─── SOURCE

Chapter 4:2 says they were annoyed when they heard their message, so they had Peter and John arrested and thrown in prison overnight and tried them the next morning.
Listen to Peter’s boldness the next morning at the trial.
All the religious leaders had gathered together, so pick up in 4:7-12.
Woah! That isn’t very tactful or nuanced, is it?
Peter doesn’t hem and haw around the truth of the gospel. These very men pushed Pilate to put Jesus to death, God raised him from the dead, and he is the one upon whom our whole lives are to be built.
By the way, don’t miss verse 12 - This is a key verse that you need to understand.
The only way to be saved, to be right with God, and to enjoy peace with him now and spend an eternity in heaven with him is by trusting in Jesus’ death, burial, resurrection, and lordship.
If you confess with your mouth, “Jesus is Lord,” and believe in your heart that God raised him from the dead, you will be saved. One believes with the heart, resulting in righteousness, and one confesses with the mouth, resulting in salvation.
This isn’t theoretical here. If you are listening and not yet a follower of Christ, you need to put your trust in Jesus, asking him to save you from your sin and committing your life to following his leadership.
There is no other way for anyone to be saved.
In the face of the most powerful men in Israel, the very same men who had Jesus put to death and mocked him as he was dying, Peter and John didn’t back down or waver.

──────
─── SUPPLIED ENTRIES

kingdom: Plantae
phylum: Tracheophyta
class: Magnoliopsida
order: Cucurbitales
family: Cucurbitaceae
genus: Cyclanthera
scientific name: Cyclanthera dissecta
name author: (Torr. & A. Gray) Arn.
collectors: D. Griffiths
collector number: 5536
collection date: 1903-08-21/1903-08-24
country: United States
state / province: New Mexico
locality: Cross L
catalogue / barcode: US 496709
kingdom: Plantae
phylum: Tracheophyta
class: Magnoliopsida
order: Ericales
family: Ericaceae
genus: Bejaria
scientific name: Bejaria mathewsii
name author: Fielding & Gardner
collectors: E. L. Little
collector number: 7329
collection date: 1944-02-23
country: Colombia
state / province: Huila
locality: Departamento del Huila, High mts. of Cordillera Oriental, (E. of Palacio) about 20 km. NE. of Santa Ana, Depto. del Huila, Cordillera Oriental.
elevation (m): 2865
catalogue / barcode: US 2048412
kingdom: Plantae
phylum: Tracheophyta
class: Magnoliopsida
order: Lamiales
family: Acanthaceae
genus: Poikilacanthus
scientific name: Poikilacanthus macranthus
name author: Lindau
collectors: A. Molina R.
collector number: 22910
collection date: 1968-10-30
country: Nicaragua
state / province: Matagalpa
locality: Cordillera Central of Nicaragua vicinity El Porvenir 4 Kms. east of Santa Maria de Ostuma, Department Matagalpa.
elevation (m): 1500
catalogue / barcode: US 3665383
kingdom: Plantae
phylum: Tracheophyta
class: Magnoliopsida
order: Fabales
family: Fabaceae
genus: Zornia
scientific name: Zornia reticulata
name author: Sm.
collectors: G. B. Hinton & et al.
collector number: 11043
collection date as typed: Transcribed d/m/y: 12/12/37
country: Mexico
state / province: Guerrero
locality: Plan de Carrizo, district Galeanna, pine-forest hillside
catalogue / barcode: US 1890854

──────

PROBLEMS AND TASKS →
A - Answer these questions about the sermon on Peter and John:
(i) What was done to Peter and John after the leaders heard their message?
(ii) Which verse does the speaker call a key verse to understand?
(iii) Whom did these men push to put Jesus to death?
B - Proceed with the sermon on Peter and John, picking up right after its last sentence.
The entries are separate material and have nothing to do with the text.

ANSWERS →
A -
(i) They were arrested, thrown in prison overnight, and tried the next morning.
(ii) Verse 12.
(iii) Pilate.

B -
Why? Because of our key verse: 4:13...
They had watched Jesus fight with these same men and time and time again show God to be right and the religious leaders to be wrong.
They were confident in who Jesus was and what he had done, so it didn’t matter who they were talking to, they knew what the truth was.
Are you equipped to do the same? I am grateful for the Young Adult class taking time to work through a book on how to do this very thing; how to defend the faith to those who are skeptical of it.
All of us need to understand what we believe and why so we can be unshakeable like these men were.
It is one thing to do well one time, right?
You might feel like you could stand up once and be bold for Jesus, but what about when you face opposition from your friends and family and even the culture around you day in and day out?
The apostles realized they needed enduring boldness, and that led them to demonstrate...
4) Boldness in prayer.
4) Boldness in prayer.
The Sanhedrin, the leaders trying Peter and John, couldn’t punish them because it was clear that God had worked.
They ordered them not to speak or teach in Jesus’ name anymore. Check out their response in verse 19-20.
They released them, and Peter and John immediately went to the church to tell them what happened.
As they gathered, they prayed an incredible prayer, which is recorded in verses 24-30.
The majority of the prayer is them praising God and recounting how God has kept his promises. They acknowledge God’s sovereign hand in everything that has taken place.
Here’s an interesting question for you: how long could you pray and recount God’s activity before you would run out of things you know he has done?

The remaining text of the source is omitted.